L’iscrizione – secondo la costante giurisprudenza di questa Corte – espleta una funzione di agevolazione probatoria che, tuttavia, viene meno una volta che l’INPS, a seguito di un controllo ispettivo, disconosca l’esistenza del rapporto di lavoro ai fini previdenziali, gravando in tal caso sul lavoratore l’onere di provare l’esistenza, la durata e la natura onerosa del rapporto dedotto a fondamento del diritto all’iscrizione e/o di ogni altro diritto consequenziale di carattere previdenziale fatto valere in giudizio (così già Cass. n. 7845 del 2003, cui hanno dato continuità, tra le numerose, Cass. nn. 14296 del 2011, 2739 del 2016, 12001 del 2018).
15. In modo evidente, l’accertamento definitivo di insussistenza del rapporto di lavoro agricolo rende infondata la pretesa della ricorrente, sicché diviene ultroneo l’esame delle questioni veicolate con il primo motivo di ricorso che riguardano, a monte, la tempestività dell’azione volta all’impugnazione del provvedimento amministrativo di esclusione da tali elenchi.
16. Il ricorso va, pertanto, complessivamente dichiarato inammissibile.
17. Non deve provvedersi in ordine alle spese, in difetto di attività difensiva da parte dell’Inps.
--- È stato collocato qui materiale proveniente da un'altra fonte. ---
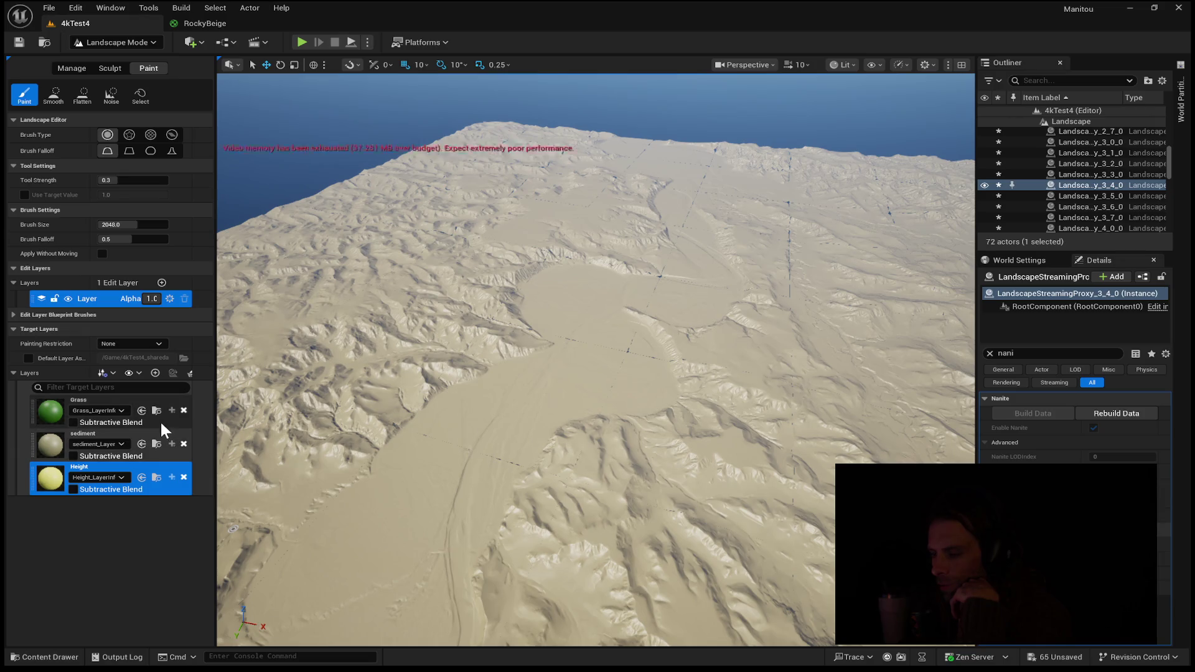
left_click_drag(436, 373, 473, 367)
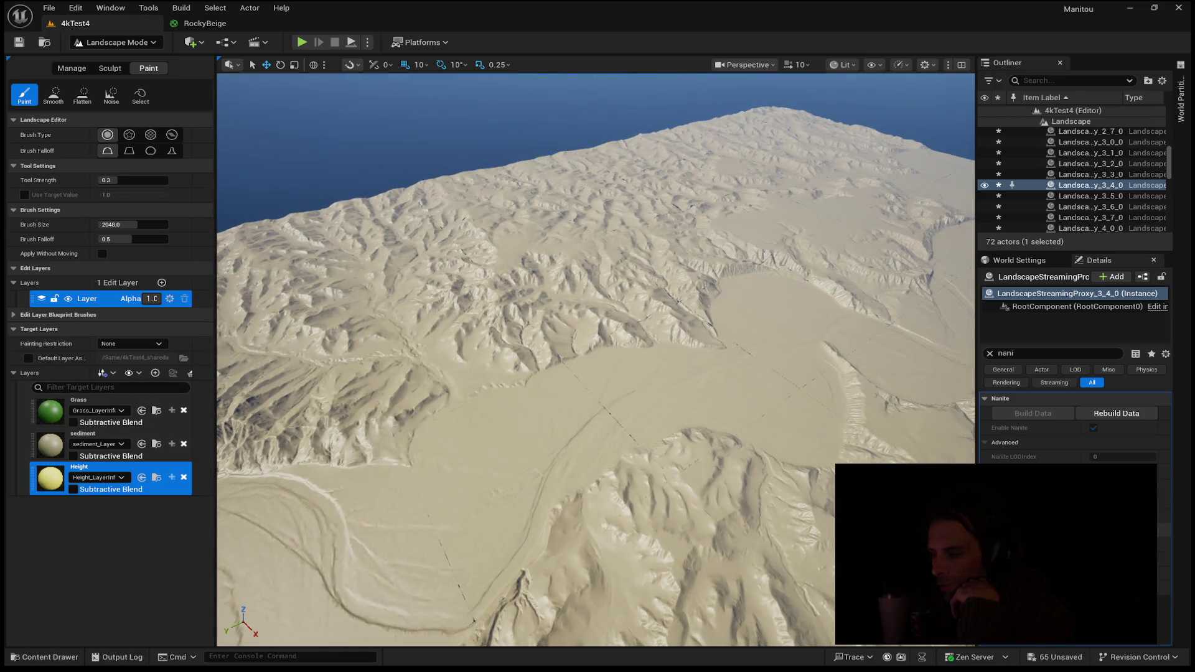
mouse_move(392, 469)
left_mouse_down()
mouse_move(418, 468)
mouse_move(436, 417)
left_mouse_up()
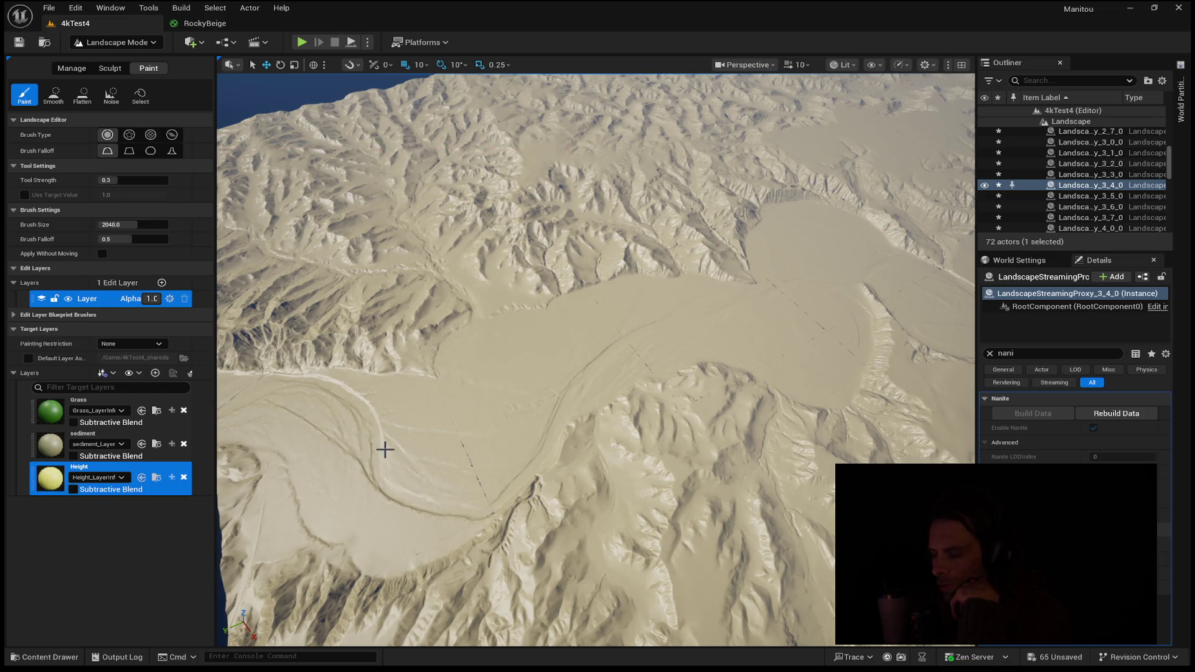
left_click(76, 454)
left_click(75, 457)
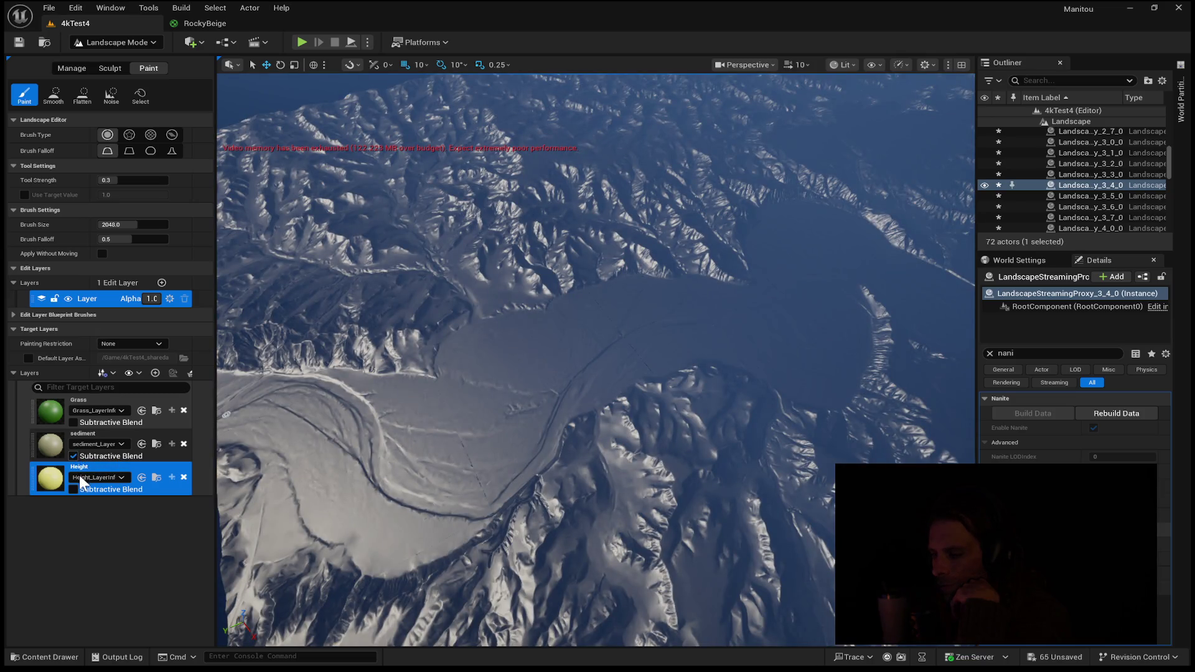
left_click(74, 488)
18. Tenuto conto dell’esito del giudizio, sussistono, invece, i presupposti processuali per il versamento, da parte della ricorrente, dell’ulteriore importo a titolo di contributo unificato pari a quello, ove dovuto, previsto per il ricorso.
P.Q.M.
Dichiara inammissibile il ricorso.
Ai sensi del D.P.R. n. 115 del 2002, art. 13, comma 1 quater, dà atto della sussistenza dei presupposti processuali per il versamento da parte della ricorrente dell’ulteriore importo a titolo di contributo unificato pari a quello previsto per il ricorso, a norma dello stesso art. 13, comma 1-bis., ove dovuto.